Baracche improvvisate, tetti in lamiera, tavole di legno e vecchie lenzuola per ripararsi dal sole, rifiuti dappertutto. Un accampamento improvvisato, in uno dei piazzali dell’Ipab Serraino Vulpitta, da tempo abbandonato e terra di nessuno. Qui vivono dieci migranti. Sono tutti giovani tra i 22 ed i 26 anni provenienti da Gambia, Senegal, Eritrea. Tra di loro qualche nord africano. Unico scorcio di civiltà, il padiglione centrale dell’immensa struttura che ospita il centro di riabilitazione della casa di cura Sant’Anna.
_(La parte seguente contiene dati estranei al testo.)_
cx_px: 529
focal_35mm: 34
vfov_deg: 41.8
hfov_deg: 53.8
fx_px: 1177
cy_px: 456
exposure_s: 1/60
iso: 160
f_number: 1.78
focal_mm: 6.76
Alzando gli occhi, si intravedono le finestre dell’edificio che fino al 2014 ospitava il Centro di identificazione ed espulsione (Cie) inaugurato nel 1998 e teatro della strage che si consumò l’anno dopo, quando, a seguito di un tentativo di fuga, all’interno della struttura divampò un incendio in cui persero la vita sei extracomunitari in attesa di essere rimpatriati. Emmanuel (il nome è di fantasia) si avvicina lentamente al cancello socchiuso. «Noi siamo qui per lavorare, non siamo delinquenti – dice – ma non abbiamo un posto dove andare a dormire». Lavori nei campi, pagati a giornata e una miseria, intrappolati nel limbo della burocrazia italiana. Questa la vita di Emmanuel e i suoi compagni. In tasca i permessi di soggiorno scaduti. La speranza di rinnovo è legata ai tribunali. «È tutto in mano all’avvocato – spiega il giovane in un italiano stentato – la questura non lo rinnova se non hai un contratto di lavoro o la residenza».
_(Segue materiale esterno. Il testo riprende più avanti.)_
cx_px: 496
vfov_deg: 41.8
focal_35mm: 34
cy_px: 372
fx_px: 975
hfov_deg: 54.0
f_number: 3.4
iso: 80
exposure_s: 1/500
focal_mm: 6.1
Le condizioni igienico-sanitarie dell’area sono precarie. Manca l’acqua, l’elettricità e la scala antincendio è stata trasformata in una toilette a cielo aperto. Andrea è un volontario di strada. Nel suo tempo libero, si occupa dei tanti invisibili, quelli fuori dal circuito dell’accoglienza e senza fissa dimora. La situazione della baraccopoli del Serraino Vulpitta la conosce bene. «Molti di questi ragazzi – spiega – purtroppo non hanno la possibilità di affittare un appartamento. I soldi che guadagnano nei campi non bastano, per questo motivo – prosegue – gli viene negata l’iscrizione all’anagrafe del Comune, passo fondamentale per il rinnovo del permesso di soggiorno. Allo stato attuale sono degli invisibili senza alcun diritto».
Eppure secondo le linee guida sul diritto alla residenza dei richiedenti e beneficiari di protezione internazionale, in mancanza della dimora abituale la persona si considera residente in un luogo se fornisce elementi idonei a dimostrare il domicilio nel territorio comunale, cioè l’effettiva presenza. «Uno dei principali attori di questa situazione – prosegue – è l’ufficio Anagrafe di Trapani che rifiuta l’iscrizione di questi ragazzi nelle proprie liste. Ad aprile mi sono premurato di scrivere anche alla prefettura per segnalare la situazione e cercare di trovare una soluzione. Non ho mai ricevuto risposta». La baraccopoli improvvisata non è l’unico caso in città. Nella stessa situazione ci sono i tanti migranti che la notte si ricavano dei giacigli di fortuna all’interno della stazione o che dormono sulle panchine di piazza Tritone, prigionieri della burocrazia e con la paura costante di essere rimandati indietro.